##### INFORMATION SHOWN

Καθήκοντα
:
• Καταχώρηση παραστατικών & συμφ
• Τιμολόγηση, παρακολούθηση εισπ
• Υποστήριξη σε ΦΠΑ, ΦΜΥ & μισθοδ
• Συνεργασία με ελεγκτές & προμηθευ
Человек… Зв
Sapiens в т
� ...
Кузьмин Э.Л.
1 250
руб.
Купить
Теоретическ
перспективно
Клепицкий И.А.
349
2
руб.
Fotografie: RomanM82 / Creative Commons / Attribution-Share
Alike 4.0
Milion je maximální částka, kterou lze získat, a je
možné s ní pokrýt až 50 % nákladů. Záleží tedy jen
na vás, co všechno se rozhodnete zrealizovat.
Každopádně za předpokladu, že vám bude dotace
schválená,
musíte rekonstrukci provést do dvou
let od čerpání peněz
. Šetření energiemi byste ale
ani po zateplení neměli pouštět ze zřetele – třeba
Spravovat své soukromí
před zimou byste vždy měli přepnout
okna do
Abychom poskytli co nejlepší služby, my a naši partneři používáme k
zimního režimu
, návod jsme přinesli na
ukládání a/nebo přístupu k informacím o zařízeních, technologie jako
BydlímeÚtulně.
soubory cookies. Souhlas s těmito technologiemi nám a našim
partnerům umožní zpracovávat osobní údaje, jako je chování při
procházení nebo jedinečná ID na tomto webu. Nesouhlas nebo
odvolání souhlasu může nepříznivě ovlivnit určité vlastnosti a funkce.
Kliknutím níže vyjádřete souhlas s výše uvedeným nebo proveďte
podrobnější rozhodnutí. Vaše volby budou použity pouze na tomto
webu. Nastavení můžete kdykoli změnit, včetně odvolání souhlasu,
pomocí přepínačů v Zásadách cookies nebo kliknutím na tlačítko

##########

(WHAT TO WORK ON): Copy every row above word for word, in the same order and with the same line breaks.

(RESPONSE AREA):
Καθήκοντα
:
• Καταχώρηση παραστατικών & συμφ
• Τιμολόγηση, παρακολούθηση εισπ
• Υποστήριξη σε ΦΠΑ, ΦΜΥ & μισθοδ
• Συνεργασία με ελεγκτές & προμηθευ
Человек… Зв
Sapiens в т
� ...
Кузьмин Э.Л.
1 250
руб.
Купить
Теоретическ
перспективно
Клепицкий И.А.
349
2
руб.
Fotografie: RomanM82 / Creative Commons / Attribution-Share
Alike 4.0
Milion je maximální částka, kterou lze získat, a je
možné s ní pokrýt až 50 % nákladů. Záleží tedy jen
na vás, co všechno se rozhodnete zrealizovat.
Každopádně za předpokladu, že vám bude dotace
schválená,
musíte rekonstrukci provést do dvou
let od čerpání peněz
. Šetření energiemi byste ale
ani po zateplení neměli pouštět ze zřetele – třeba
Spravovat své soukromí
před zimou byste vždy měli přepnout
okna do
Abychom poskytli co nejlepší služby, my a naši partneři používáme k
zimního režimu
, návod jsme přinesli na
ukládání a/nebo přístupu k informacím o zařízeních, technologie jako
BydlímeÚtulně.
soubory cookies. Souhlas s těmito technologiemi nám a našim
partnerům umožní zpracovávat osobní údaje, jako je chování při
procházení nebo jedinečná ID na tomto webu. Nesouhlas nebo
odvolání souhlasu může nepříznivě ovlivnit určité vlastnosti a funkce.
Kliknutím níže vyjádřete souhlas s výše uvedeným nebo proveďte
podrobnější rozhodnutí. Vaše volby budou použity pouze na tomto
webu. Nastavení můžete kdykoli změnit, včetně odvolání souhlasu,
pomocí přepínačů v Zásadách cookies nebo kliknutím na tlačítko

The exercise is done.